Forse questa perdita della “testa” come punto di riferimento è un qualcosa che un pò ci detronizza. Eravamo abituati a concepirci come depositari o esperti della cosiddetta esperienza interna. Tanta letteratura nostra è piena di espressioni come “esperienza interna”, “confini dell’io”, “barriera dell’io” , “oggetti interni”…..
Tutto questo diverso concettualizzare il “fuori” come unico “dentro” possibile corrisponde alla formazione del nostro clinico? L’impressione è piuttosto che il nostro clinico venga lasciato a se stesso, alla propria autodidattica, o al proprio s-praticarsi, o all’avere un qualche maestro occasionale. Gli aspetti atmosferici sono, certo, più affidati alla “predisposizione” del clinico, alla sua ricettività generale, alla sua impressionabilità. Dalla sua corretta formazione dipende, tuttavia, la sua capacità di utilizzare in maniera significativa il portato dell’incontro.
Un uomo della strada con una pratica psichica ma senza una teoria legittimante. Spesso noi siamo questo. Ribadisco : noi siamo questo. Le impressioni di un tassista, di un salumiere, di un benzinaio, siglate dal un codice ICD o DSM. Nente di più. Mi dispiace dirlo, ma lo ribadisco : l’insistenza sulla proceduralizzazione e sull’etichettamento ha rivestito di (pseudo)scientificità “dati” che scaturiscono da “impressioni” non esercitate, con formate, non condivisibili, non educate, non innervate da un pensiero. E taccio sulle ricadute degli studi di coorte in cui i pazienti vengono reclutati a naso e formattati dai codici.
In questo momento, purtroppo, non me ne vogliano gli onorevoli colleghi universitari, ma l’Accademia, non sollevando questo problema cruciale, non dichiarando lo scandalo epistemologico (su cui molti curricula sono fondati) sta effettuando una operazione di tradimento e di svendita di quella psicopatologia generale e clinica che, da oltre un secolo, ci consente, invece, ben applicata, un certo grado di appropriatezza nella diagnosi e nella terapia.

※ ※ ※

**COMPITO:**
Indica da che cosa dipende, secondo il testo del documento, la capacità del clinico di utilizzare in maniera significativa il portato dell'incontro.

**Elementi archiviati:**
※ ※ ※

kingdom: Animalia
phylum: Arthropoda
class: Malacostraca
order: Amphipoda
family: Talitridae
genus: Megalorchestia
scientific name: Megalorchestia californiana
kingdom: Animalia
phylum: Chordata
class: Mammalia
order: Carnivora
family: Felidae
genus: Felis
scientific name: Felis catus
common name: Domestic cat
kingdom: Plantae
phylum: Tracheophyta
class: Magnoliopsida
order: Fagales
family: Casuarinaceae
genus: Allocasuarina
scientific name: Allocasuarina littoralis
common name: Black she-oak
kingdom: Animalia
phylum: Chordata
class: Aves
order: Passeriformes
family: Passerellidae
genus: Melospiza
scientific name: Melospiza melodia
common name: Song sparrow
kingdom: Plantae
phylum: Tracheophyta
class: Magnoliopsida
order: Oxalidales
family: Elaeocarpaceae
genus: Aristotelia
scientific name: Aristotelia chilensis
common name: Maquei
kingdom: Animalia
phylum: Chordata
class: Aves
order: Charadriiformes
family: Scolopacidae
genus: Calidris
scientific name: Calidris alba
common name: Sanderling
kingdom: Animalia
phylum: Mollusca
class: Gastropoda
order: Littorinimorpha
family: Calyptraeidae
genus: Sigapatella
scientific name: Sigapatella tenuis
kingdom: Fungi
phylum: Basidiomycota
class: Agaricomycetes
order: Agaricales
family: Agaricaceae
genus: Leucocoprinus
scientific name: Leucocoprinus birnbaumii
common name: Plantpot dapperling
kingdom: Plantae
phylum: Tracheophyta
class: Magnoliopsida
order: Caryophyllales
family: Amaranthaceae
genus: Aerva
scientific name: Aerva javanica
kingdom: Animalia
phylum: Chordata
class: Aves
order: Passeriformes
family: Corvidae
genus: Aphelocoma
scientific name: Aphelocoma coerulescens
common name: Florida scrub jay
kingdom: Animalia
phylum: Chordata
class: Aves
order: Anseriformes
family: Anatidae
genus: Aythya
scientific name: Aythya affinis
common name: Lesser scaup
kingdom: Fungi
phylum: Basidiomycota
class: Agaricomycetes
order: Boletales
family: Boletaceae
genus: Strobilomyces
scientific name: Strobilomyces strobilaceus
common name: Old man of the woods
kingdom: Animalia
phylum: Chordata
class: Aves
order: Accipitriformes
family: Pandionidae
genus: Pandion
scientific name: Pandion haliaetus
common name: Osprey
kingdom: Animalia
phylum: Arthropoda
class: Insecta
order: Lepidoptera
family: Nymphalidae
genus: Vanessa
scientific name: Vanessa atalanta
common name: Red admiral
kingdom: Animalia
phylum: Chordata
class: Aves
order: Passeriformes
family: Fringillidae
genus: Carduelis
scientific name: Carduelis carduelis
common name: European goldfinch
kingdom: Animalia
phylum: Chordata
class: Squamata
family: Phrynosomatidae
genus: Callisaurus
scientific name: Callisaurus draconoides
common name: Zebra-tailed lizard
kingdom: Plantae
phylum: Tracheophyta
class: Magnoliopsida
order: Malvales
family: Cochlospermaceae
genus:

※ ※ ※

**SPAZIO RISPOSTA:**
Dalla sua corretta formazione.